The rules are described here, be warned though that people say that clicking this link it is like playing chess with Mikhail Tal, whose motto was :
“You must take your opponent into a deep, dark forest where 2+2=5 and the path leading out is only wide enough for one.”
Now back to business. There are two layers to the issue.
Layer one is mental model. If you see df.col
you should be able to confidently know that it will do exactly the same as writing df[!, :col]
. It is a basic principle that these two operations should be the same. They were (and under Julia 1.6 are) inconsistent, which means that users have to learn exceptions when they differ.
Layer two is that for indexing data frame is a collection of columns (similarly to e.g. select
/transform
/subset
/combine
but as opposed to other operations like sort
/filter
/dropmissing
/unique
where we tend to look at it as a collection of rows - I have warned you that this is a deep dark forest - the short story is that in some operations people tend to find column-oriented view more natural and for other operations row-oriented). Clearly for indexing if you write df.col
this is column oriented. Why? Because e.g. if you write:
df.col .= 1
you would like for this operation to work unconditionally. In particular if df
is missing column :col
you want it created (which is clearly not in-place) - and I hope you agree that most people will want it to work. So think of df.col .= 1
as broadcasting into a df
not into a column :col
of this data frame (so essentially you are broadcasting into a vector of vectors - as this is an underlying structure that holds columns of a DataFrame
).

Chart interpretation exercises
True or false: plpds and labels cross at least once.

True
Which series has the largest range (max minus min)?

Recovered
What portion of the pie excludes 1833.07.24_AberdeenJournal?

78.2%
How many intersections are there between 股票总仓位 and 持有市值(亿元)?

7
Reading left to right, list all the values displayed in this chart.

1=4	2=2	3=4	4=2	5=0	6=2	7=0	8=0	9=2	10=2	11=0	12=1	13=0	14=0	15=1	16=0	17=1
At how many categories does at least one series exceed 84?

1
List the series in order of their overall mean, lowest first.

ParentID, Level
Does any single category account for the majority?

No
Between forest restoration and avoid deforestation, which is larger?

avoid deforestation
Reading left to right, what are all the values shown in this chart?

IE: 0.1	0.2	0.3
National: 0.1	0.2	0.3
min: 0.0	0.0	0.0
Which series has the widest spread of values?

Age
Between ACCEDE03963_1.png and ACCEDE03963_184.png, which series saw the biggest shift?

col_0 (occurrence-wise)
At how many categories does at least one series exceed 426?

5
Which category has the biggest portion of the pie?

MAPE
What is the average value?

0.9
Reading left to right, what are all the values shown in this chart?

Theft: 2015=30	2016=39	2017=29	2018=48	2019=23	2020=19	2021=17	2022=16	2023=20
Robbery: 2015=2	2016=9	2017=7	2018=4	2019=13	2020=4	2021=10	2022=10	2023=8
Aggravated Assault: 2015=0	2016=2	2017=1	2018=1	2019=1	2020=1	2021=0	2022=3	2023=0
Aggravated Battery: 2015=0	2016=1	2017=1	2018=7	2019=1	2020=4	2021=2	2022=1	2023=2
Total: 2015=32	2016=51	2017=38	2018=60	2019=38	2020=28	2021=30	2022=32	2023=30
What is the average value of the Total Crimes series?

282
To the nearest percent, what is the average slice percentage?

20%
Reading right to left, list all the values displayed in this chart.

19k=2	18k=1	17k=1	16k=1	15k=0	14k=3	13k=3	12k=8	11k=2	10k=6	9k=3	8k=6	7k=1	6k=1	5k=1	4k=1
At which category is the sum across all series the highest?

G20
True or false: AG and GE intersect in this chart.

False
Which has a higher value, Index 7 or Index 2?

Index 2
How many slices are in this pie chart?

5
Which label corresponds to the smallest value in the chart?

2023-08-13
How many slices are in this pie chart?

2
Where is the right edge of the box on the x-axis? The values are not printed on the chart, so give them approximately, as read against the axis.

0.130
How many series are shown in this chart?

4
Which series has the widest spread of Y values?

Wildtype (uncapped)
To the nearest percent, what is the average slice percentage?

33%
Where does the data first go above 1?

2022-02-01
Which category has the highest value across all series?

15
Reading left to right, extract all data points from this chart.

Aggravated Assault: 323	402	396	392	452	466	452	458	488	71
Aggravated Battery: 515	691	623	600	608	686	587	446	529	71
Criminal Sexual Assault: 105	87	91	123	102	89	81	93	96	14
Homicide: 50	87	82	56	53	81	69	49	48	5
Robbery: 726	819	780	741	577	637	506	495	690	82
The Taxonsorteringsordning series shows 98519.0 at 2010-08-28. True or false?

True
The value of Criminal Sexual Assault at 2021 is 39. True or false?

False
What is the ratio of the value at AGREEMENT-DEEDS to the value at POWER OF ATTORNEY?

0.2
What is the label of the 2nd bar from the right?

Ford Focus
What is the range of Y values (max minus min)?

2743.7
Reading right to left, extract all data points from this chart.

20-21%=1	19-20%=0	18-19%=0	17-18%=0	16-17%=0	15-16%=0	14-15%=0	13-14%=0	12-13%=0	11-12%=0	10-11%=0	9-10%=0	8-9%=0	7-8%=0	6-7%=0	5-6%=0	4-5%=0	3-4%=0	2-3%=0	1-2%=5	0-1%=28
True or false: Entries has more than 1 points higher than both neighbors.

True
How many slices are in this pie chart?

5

## Required actions
(1) Can you copy the passage of the DataFrames indexing post from "Now back to" up to and including "when they differ." word for word?
(2) How many lines of the listing contain the string "minus" with case counting? Give only the number.

## Answers for the exercise
(1)
Now back to business. There are two layers to the issue.
Layer one is mental model. If you see df.col
you should be able to confidently know that it will do exactly the same as writing df[!, :col]
. It is a basic principle that these two operations should be the same. They were (and under Julia 1.6 are) inconsistent, which means that users have to learn exceptions when they differ.

(2) 2